Directions ▸
Scan the data below and work out how many of its lines contain the word "description". Give only that number.

Supplied material ▸
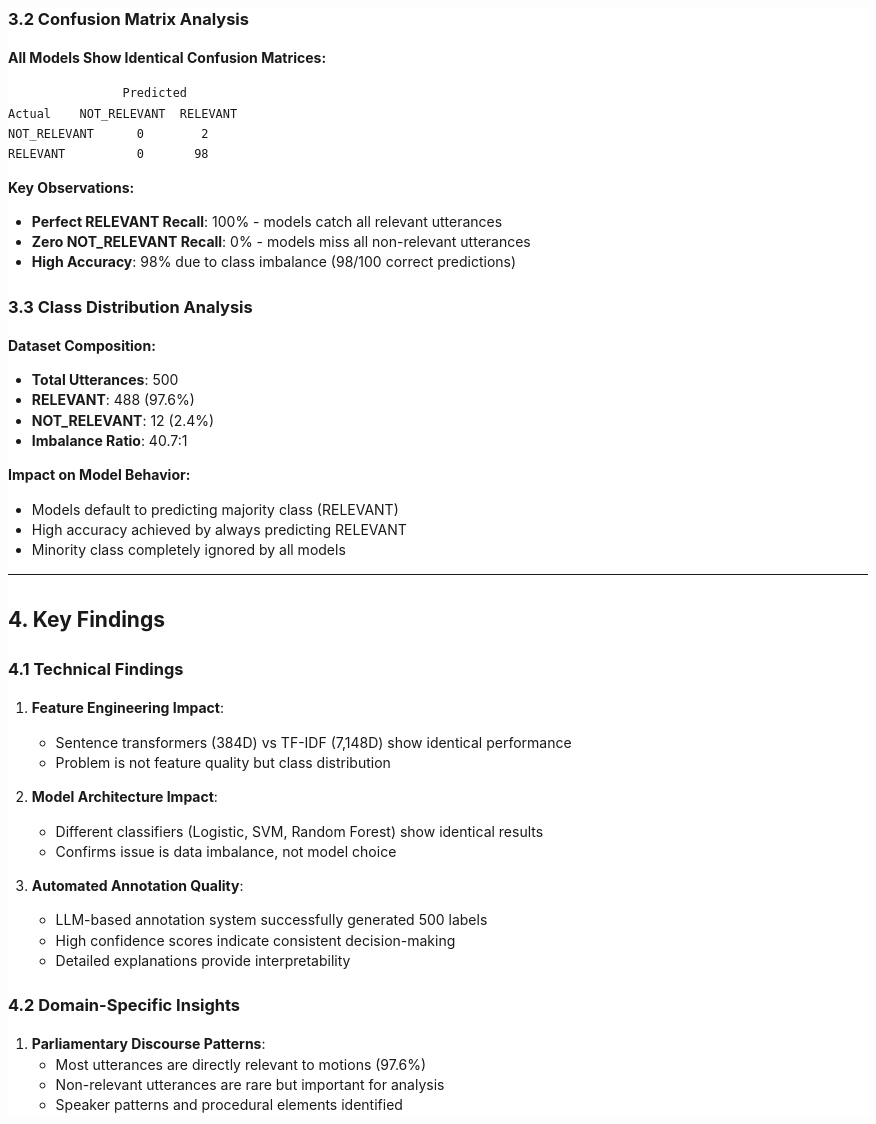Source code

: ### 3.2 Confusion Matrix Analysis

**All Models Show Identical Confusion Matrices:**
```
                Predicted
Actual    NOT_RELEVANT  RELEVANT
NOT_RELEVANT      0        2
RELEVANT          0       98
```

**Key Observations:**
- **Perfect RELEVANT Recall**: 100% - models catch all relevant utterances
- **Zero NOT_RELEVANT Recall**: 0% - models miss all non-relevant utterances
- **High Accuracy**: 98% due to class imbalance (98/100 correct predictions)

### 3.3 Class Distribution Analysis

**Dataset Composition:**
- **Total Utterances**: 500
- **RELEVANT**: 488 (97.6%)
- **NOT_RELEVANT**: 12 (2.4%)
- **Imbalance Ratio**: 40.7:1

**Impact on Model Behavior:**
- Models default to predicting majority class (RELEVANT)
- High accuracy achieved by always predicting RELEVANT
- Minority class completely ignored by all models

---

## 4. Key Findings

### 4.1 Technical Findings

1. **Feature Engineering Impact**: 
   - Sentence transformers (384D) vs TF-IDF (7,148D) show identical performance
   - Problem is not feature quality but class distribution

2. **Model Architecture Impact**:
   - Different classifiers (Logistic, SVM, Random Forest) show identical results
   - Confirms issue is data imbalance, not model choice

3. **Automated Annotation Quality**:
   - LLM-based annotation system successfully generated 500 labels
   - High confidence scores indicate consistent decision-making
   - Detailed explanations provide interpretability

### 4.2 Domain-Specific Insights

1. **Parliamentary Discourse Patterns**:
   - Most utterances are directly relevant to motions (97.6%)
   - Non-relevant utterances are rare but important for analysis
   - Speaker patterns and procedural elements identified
---
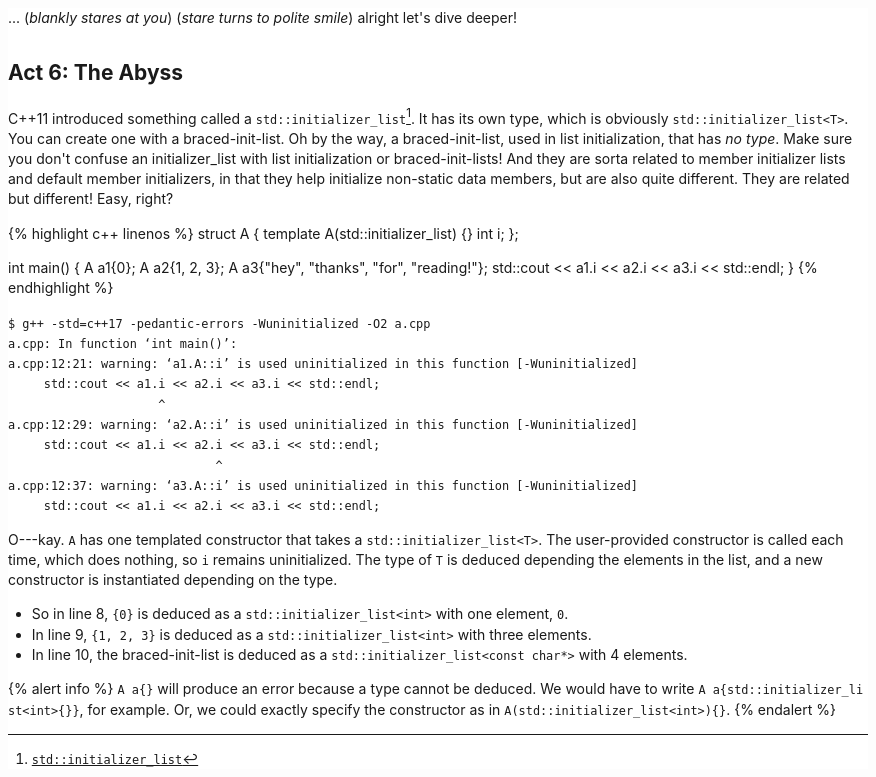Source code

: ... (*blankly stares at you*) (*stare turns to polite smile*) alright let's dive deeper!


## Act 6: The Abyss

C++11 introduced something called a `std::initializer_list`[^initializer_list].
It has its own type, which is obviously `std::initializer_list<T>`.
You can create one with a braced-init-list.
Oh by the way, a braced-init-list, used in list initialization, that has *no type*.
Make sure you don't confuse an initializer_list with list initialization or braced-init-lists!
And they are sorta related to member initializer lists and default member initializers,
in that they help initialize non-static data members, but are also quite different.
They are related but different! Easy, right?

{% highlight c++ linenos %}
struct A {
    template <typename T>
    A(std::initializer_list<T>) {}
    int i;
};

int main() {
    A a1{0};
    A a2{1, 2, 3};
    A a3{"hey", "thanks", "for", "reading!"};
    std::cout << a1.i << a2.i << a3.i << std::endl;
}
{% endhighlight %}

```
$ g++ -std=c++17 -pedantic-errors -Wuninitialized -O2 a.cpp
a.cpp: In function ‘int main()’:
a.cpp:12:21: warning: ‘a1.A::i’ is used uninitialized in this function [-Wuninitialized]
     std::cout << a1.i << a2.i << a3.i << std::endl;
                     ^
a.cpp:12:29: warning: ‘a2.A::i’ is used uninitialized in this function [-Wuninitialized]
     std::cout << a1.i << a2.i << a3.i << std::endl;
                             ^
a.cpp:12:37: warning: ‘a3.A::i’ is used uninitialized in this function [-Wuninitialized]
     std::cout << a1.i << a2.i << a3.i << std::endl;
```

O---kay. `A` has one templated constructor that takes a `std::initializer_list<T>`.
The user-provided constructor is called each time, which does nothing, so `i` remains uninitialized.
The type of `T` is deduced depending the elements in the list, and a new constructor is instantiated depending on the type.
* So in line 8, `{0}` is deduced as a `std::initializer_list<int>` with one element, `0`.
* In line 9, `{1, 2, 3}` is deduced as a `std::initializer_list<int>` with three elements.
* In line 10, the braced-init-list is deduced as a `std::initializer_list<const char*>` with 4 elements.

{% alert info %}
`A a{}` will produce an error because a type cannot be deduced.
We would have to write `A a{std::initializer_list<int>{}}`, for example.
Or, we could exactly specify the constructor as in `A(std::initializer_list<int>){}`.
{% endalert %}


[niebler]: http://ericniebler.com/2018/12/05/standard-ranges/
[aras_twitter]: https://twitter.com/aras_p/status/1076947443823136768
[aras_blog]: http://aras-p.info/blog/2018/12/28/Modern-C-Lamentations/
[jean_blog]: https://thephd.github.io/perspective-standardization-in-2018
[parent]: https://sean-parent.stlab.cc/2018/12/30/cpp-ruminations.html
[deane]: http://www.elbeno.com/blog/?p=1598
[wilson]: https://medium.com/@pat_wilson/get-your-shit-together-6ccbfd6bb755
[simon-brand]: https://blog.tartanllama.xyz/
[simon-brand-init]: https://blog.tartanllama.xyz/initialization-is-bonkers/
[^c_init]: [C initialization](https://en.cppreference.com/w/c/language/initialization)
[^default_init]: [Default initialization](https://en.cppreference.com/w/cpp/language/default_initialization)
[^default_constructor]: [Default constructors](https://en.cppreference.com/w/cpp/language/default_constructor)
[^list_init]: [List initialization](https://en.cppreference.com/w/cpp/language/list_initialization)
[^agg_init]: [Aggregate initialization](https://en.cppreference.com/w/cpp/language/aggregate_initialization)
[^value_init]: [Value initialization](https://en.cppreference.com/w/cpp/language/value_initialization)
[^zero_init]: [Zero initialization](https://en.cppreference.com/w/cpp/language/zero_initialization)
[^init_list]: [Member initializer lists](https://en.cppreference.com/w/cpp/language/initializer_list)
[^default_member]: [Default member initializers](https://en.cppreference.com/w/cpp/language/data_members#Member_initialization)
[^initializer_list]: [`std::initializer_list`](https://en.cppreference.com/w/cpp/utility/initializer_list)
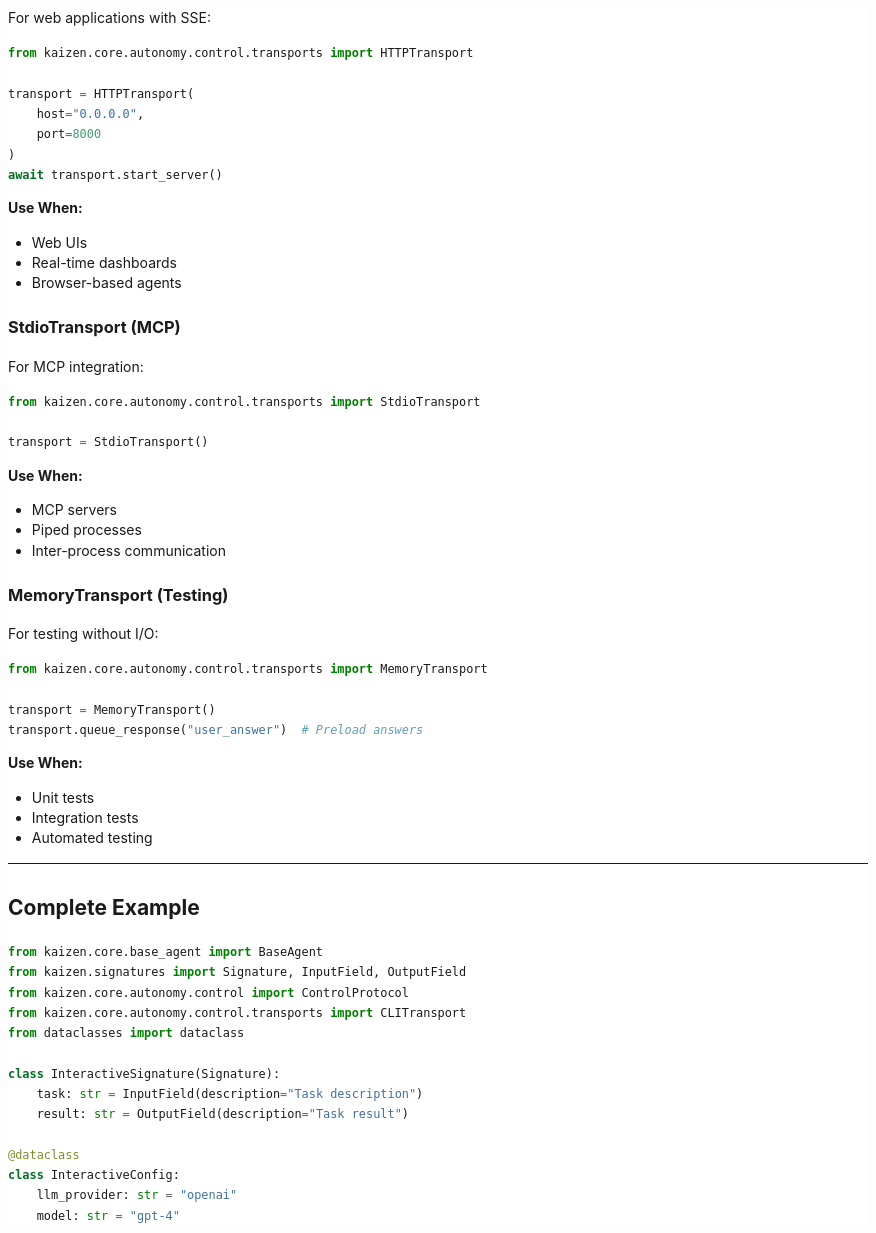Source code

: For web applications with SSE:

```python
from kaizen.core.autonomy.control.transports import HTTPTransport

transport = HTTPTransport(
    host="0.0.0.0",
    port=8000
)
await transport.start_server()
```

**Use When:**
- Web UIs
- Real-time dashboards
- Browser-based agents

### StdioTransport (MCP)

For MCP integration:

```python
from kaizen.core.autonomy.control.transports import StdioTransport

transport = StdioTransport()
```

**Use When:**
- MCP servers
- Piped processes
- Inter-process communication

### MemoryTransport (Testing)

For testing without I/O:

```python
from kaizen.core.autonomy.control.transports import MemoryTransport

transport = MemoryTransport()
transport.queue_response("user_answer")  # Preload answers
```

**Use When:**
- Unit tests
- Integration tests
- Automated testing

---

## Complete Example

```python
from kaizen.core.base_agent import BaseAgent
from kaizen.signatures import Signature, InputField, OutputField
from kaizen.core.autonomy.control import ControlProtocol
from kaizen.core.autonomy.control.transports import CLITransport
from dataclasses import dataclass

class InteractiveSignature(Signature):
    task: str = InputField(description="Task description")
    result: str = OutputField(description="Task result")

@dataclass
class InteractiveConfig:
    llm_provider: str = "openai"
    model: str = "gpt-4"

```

Written answer ▸
2